| What needs to be done |
All entries below are to be returned in full, exactly as they stand.
********************
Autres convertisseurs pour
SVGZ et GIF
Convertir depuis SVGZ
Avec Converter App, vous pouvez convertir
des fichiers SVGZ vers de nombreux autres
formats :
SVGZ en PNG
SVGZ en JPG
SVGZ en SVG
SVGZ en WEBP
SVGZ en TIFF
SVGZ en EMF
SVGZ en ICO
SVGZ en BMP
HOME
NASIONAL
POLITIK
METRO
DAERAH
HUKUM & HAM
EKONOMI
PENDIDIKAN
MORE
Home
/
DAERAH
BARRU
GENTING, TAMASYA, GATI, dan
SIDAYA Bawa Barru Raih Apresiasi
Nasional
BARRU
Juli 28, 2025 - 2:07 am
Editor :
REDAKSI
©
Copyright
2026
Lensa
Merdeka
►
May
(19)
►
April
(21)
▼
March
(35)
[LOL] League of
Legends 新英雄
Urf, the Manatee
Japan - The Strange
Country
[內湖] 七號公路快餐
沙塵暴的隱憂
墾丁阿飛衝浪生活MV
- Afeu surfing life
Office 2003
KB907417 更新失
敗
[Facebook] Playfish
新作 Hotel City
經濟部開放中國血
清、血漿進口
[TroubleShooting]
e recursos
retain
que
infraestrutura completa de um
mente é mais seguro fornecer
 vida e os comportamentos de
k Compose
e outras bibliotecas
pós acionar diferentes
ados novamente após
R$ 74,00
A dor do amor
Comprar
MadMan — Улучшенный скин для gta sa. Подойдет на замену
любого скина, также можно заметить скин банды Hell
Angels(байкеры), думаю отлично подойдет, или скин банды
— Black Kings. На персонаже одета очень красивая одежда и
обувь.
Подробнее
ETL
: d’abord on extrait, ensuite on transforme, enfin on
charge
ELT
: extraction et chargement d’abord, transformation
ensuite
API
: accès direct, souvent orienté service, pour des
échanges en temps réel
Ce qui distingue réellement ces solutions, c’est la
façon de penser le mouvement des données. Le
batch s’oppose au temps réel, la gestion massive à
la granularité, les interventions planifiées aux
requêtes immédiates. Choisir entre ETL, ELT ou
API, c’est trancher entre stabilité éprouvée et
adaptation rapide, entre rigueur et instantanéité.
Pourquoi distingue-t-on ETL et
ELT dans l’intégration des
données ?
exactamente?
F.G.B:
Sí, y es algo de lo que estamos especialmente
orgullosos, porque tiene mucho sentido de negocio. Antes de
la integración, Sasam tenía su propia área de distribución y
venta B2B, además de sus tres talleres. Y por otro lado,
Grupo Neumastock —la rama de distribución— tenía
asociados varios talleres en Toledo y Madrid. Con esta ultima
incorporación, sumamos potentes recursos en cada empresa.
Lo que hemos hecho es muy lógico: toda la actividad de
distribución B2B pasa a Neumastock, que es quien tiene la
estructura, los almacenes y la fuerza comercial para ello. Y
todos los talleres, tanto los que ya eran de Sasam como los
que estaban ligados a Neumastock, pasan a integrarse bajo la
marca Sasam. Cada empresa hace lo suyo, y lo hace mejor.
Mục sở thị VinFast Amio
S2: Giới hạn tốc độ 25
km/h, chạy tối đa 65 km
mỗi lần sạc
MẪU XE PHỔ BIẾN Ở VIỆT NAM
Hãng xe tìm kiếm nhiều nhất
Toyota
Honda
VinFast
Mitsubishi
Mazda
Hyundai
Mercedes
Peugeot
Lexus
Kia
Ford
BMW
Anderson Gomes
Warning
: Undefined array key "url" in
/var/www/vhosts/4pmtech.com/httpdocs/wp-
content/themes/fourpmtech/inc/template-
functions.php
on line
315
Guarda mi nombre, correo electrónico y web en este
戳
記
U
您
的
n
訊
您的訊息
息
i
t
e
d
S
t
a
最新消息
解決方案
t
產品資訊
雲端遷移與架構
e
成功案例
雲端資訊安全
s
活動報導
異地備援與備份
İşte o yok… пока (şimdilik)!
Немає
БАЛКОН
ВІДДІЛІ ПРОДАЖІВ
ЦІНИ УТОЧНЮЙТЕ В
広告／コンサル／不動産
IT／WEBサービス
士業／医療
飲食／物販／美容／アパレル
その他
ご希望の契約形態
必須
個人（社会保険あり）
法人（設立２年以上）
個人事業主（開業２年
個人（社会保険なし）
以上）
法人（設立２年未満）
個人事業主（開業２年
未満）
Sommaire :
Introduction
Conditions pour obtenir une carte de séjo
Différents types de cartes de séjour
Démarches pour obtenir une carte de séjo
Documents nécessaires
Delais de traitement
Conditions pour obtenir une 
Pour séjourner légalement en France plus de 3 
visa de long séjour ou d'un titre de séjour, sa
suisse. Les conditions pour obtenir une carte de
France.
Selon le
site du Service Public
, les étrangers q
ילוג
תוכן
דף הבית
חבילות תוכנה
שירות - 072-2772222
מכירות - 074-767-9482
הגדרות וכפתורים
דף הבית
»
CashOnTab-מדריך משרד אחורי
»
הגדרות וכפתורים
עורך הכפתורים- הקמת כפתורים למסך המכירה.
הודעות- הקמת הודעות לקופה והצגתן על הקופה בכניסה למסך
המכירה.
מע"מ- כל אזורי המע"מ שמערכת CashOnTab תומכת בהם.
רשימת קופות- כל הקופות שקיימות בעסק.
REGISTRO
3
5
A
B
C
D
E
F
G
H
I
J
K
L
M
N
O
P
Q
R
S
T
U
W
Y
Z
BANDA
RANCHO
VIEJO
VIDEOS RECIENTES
********************
| Response to this exercise |
Autres convertisseurs pour
SVGZ et GIF
Convertir depuis SVGZ
Avec Converter App, vous pouvez convertir
des fichiers SVGZ vers de nombreux autres
formats :
SVGZ en PNG
SVGZ en JPG
SVGZ en SVG
SVGZ en WEBP
SVGZ en TIFF
SVGZ en EMF
SVGZ en ICO
SVGZ en BMP
HOME
NASIONAL
POLITIK
METRO
DAERAH
HUKUM & HAM
EKONOMI
PENDIDIKAN
MORE
Home
/
DAERAH
BARRU
GENTING, TAMASYA, GATI, dan
SIDAYA Bawa Barru Raih Apresiasi
Nasional
BARRU
Juli 28, 2025 - 2:07 am
Editor :
REDAKSI
©
Copyright
2026
Lensa
Merdeka
►
May
(19)
►
April
(21)
▼
March
(35)
[LOL] League of
Legends 新英雄
Urf, the Manatee
Japan - The Strange
Country
[內湖] 七號公路快餐
沙塵暴的隱憂
墾丁阿飛衝浪生活MV
- Afeu surfing life
Office 2003
KB907417 更新失
敗
[Facebook] Playfish
新作 Hotel City
經濟部開放中國血
清、血漿進口
[TroubleShooting]
e recursos
retain
que
infraestrutura completa de um
mente é mais seguro fornecer
 vida e os comportamentos de
k Compose
e outras bibliotecas
pós acionar diferentes
ados novamente após
R$ 74,00
A dor do amor
Comprar
MadMan — Улучшенный скин для gta sa. Подойдет на замену
любого скина, также можно заметить скин банды Hell
Angels(байкеры), думаю отлично подойдет, или скин банды
— Black Kings. На персонаже одета очень красивая одежда и
обувь.
Подробнее
ETL
: d’abord on extrait, ensuite on transforme, enfin on
charge
ELT
: extraction et chargement d’abord, transformation
ensuite
API
: accès direct, souvent orienté service, pour des
échanges en temps réel
Ce qui distingue réellement ces solutions, c’est la
façon de penser le mouvement des données. Le
batch s’oppose au temps réel, la gestion massive à
la granularité, les interventions planifiées aux
requêtes immédiates. Choisir entre ETL, ELT ou
API, c’est trancher entre stabilité éprouvée et
adaptation rapide, entre rigueur et instantanéité.
Pourquoi distingue-t-on ETL et
ELT dans l’intégration des
données ?
exactamente?
F.G.B:
Sí, y es algo de lo que estamos especialmente
orgullosos, porque tiene mucho sentido de negocio. Antes de
la integración, Sasam tenía su propia área de distribución y
venta B2B, además de sus tres talleres. Y por otro lado,
Grupo Neumastock —la rama de distribución— tenía
asociados varios talleres en Toledo y Madrid. Con esta ultima
incorporación, sumamos potentes recursos en cada empresa.
Lo que hemos hecho es muy lógico: toda la actividad de
distribución B2B pasa a Neumastock, que es quien tiene la
estructura, los almacenes y la fuerza comercial para ello. Y
todos los talleres, tanto los que ya eran de Sasam como los
que estaban ligados a Neumastock, pasan a integrarse bajo la
marca Sasam. Cada empresa hace lo suyo, y lo hace mejor.
Mục sở thị VinFast Amio
S2: Giới hạn tốc độ 25
km/h, chạy tối đa 65 km
mỗi lần sạc
MẪU XE PHỔ BIẾN Ở VIỆT NAM
Hãng xe tìm kiếm nhiều nhất
Toyota
Honda
VinFast
Mitsubishi
Mazda
Hyundai
Mercedes
Peugeot
Lexus
Kia
Ford
BMW
Anderson Gomes
Warning
: Undefined array key "url" in
/var/www/vhosts/4pmtech.com/httpdocs/wp-
content/themes/fourpmtech/inc/template-
functions.php
on line
315
Guarda mi nombre, correo electrónico y web en este
戳
記
U
您
的
n
訊
您的訊息
息
i
t
e
d
S
t
a
最新消息
解決方案
t
產品資訊
雲端遷移與架構
e
成功案例
雲端資訊安全
s
活動報導
異地備援與備份
İşte o yok… пока (şimdilik)!
Немає
БАЛКОН
ВІДДІЛІ ПРОДАЖІВ
ЦІНИ УТОЧНЮЙТЕ В
広告／コンサル／不動産
IT／WEBサービス
士業／医療
飲食／物販／美容／アパレル
その他
ご希望の契約形態
必須
個人（社会保険あり）
法人（設立２年以上）
個人事業主（開業２年
個人（社会保険なし）
以上）
法人（設立２年未満）
個人事業主（開業２年
未満）
Sommaire :
Introduction
Conditions pour obtenir une carte de séjo
Différents types de cartes de séjour
Démarches pour obtenir une carte de séjo
Documents nécessaires
Delais de traitement
Conditions pour obtenir une 
Pour séjourner légalement en France plus de 3 
visa de long séjour ou d'un titre de séjour, sa
suisse. Les conditions pour obtenir une carte de
France.
Selon le
site du Service Public
, les étrangers q
ילוג
תוכן
דף הבית
חבילות תוכנה
שירות - 072-2772222
מכירות - 074-767-9482
הגדרות וכפתורים
דף הבית
»
CashOnTab-מדריך משרד אחורי
»
הגדרות וכפתורים
עורך הכפתורים- הקמת כפתורים למסך המכירה.
הודעות- הקמת הודעות לקופה והצגתן על הקופה בכניסה למסך
המכירה.
מע"מ- כל אזורי המע"מ שמערכת CashOnTab תומכת בהם.
רשימת קופות- כל הקופות שקיימות בעסק.
REGISTRO
3
5
A
B
C
D
E
F
G
H
I
J
K
L
M
N
O
P
Q
R
S
T
U
W
Y
Z
BANDA
RANCHO
VIEJO
VIDEOS RECIENTES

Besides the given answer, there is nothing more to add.